Zufriedenheit strahlte aus seiner Miene, eine Erfüllung, die man
sonst nur Müttern beim Stillen ansah. Nicht übel für
einen Mann, dachte Cassie, den angesichts der Schwangerschaft seiner
Freundin die Panik gepackt hatte. Sie mahlte mit den Kiefern. Kaspar
zerfiel. Er hatte einen herben, scharfen Medizingeschmack, ein
Gemisch aus purem Meskal und Lepidoptera- Eingeweiden.

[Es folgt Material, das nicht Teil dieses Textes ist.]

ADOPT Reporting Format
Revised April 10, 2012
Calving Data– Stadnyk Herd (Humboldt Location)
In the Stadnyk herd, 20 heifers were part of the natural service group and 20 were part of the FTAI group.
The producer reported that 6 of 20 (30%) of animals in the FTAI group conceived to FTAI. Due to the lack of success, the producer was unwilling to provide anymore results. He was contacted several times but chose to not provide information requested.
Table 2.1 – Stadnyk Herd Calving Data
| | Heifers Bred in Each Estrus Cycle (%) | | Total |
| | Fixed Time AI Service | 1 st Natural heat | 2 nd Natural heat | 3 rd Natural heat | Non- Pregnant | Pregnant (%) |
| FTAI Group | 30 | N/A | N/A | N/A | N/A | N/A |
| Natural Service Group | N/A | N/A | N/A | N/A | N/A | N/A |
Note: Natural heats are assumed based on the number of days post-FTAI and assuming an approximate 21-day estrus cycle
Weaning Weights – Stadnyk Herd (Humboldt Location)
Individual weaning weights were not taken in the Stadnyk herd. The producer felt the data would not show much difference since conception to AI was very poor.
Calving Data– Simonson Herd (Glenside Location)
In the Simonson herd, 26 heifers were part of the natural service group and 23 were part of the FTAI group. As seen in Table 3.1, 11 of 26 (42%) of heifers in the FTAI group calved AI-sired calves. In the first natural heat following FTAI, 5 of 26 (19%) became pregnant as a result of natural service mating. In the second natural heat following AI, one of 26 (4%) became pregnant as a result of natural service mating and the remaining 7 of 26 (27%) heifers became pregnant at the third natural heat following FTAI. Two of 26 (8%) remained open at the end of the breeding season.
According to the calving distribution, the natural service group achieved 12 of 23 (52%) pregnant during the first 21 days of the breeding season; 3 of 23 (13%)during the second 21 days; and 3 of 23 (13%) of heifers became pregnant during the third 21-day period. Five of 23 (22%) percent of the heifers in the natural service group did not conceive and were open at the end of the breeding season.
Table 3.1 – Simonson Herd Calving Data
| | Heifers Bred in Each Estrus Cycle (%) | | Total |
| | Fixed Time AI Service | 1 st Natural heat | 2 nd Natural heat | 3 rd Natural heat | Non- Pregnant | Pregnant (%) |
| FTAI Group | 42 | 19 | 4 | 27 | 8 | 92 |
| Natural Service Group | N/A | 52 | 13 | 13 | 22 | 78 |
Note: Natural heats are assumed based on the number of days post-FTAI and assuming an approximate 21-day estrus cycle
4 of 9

    »Wiederholen Sie mal, was Sie vorhin gesagt haben«, bat
Cassie. »Über mich… Wie haben Sie’s
ausgedrückt? Ich sei ›eine wundervolle,
attraktive…‹«
    Er fütterte sie mit Melchior. »Eine unglaublich
attraktive…«
    »Ja.« Sie verzehrte die Larve. »Genau das meine
ich.«
    Nun war Balthasar an der Reihe. »Ich halte Sie für eine
unglaublich attraktive und ganz wunderbare Frau«, gestand
Anthony van Horne ihr zum zweitenmal am selben Tag.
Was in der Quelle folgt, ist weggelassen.